◆ TASK DESCRIPTION: Convert the listing, from its first line up to and including the line with "ters, scientists, army", into a numbered list, leaving out any blank lines.

◆ WORKING DATA:
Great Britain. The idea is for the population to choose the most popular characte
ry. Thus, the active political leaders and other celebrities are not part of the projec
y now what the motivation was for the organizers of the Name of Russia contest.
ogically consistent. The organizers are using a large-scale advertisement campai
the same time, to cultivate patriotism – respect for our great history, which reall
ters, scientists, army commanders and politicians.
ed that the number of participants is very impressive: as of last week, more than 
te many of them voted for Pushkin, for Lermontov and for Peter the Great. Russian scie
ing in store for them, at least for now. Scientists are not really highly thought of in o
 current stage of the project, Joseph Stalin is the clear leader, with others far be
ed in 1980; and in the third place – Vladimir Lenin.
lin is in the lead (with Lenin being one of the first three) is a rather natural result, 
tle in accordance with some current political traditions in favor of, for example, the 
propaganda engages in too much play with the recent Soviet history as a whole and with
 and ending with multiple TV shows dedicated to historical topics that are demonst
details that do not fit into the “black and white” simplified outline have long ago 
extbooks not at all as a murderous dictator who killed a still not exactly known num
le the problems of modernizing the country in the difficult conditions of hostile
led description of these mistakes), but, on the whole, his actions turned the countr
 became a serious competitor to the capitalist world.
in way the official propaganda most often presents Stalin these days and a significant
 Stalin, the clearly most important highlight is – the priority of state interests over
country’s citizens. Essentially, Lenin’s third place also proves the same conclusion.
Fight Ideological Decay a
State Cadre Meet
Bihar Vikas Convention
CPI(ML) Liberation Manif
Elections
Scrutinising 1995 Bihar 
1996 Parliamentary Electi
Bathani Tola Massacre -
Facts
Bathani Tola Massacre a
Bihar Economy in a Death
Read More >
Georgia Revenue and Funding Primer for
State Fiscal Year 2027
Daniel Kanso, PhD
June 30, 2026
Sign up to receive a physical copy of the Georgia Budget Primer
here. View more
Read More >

◆ COMPLETED TASK:
1. Great Britain. The idea is for the population to choose the most popular characte
2. ry. Thus, the active political leaders and other celebrities are not part of the projec
3. y now what the motivation was for the organizers of the Name of Russia contest.
4. ogically consistent. The organizers are using a large-scale advertisement campai
5. the same time, to cultivate patriotism – respect for our great history, which reall
6. ters, scientists, army commanders and politicians.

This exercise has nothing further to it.